* _Work task_
The output should be every line below that includes the word "DocTypeDef".

(Dataset excerpts)
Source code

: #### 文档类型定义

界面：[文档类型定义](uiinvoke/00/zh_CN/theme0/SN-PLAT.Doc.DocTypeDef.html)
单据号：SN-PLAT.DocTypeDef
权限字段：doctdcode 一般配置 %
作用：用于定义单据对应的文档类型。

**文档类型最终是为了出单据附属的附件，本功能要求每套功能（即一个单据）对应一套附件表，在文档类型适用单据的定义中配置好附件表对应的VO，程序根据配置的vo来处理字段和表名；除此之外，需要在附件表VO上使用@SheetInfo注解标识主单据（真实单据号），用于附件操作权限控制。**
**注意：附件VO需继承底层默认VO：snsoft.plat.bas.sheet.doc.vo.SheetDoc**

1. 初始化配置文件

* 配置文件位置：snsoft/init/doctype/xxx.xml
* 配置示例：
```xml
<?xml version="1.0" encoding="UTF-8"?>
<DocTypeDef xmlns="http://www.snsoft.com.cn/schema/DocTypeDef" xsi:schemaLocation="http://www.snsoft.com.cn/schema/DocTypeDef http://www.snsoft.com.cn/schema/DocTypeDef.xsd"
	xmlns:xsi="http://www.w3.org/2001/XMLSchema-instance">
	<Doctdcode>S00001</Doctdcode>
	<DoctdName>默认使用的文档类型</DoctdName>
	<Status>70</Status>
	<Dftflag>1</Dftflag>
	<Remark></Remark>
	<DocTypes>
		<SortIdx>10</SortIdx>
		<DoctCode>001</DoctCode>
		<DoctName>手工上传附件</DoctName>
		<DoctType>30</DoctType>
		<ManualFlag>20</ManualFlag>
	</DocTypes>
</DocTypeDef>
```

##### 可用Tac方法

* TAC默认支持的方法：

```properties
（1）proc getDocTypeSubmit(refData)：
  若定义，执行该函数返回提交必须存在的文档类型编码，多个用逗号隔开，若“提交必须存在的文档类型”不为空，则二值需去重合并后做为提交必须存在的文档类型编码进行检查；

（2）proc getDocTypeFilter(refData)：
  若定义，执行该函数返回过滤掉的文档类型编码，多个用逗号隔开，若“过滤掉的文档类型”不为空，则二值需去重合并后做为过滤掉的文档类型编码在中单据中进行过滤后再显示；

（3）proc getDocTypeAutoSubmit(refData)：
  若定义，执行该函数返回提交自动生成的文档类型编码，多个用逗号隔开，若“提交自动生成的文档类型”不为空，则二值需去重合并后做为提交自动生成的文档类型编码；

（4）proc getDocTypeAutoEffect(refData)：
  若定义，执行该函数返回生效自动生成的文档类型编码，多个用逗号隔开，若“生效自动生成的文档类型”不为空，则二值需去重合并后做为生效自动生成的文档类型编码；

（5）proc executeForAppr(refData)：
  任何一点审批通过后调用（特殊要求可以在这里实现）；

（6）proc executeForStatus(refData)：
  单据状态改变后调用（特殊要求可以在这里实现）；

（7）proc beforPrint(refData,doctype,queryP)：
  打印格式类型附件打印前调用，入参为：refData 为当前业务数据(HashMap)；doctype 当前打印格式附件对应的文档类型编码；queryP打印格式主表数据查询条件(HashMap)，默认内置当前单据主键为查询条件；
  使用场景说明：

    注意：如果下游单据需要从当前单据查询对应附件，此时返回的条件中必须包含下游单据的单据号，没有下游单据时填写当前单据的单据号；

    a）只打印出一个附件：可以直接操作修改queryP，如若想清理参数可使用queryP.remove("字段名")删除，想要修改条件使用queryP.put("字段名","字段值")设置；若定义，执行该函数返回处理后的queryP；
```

* _Your response_
界面：[文档类型定义](uiinvoke/00/zh_CN/theme0/SN-PLAT.Doc.DocTypeDef.html)
单据号：SN-PLAT.DocTypeDef
<DocTypeDef xmlns="http://www.snsoft.com.cn/schema/DocTypeDef" xsi:schemaLocation="http://www.snsoft.com.cn/schema/DocTypeDef http://www.snsoft.com.cn/schema/DocTypeDef.xsd"
</DocTypeDef>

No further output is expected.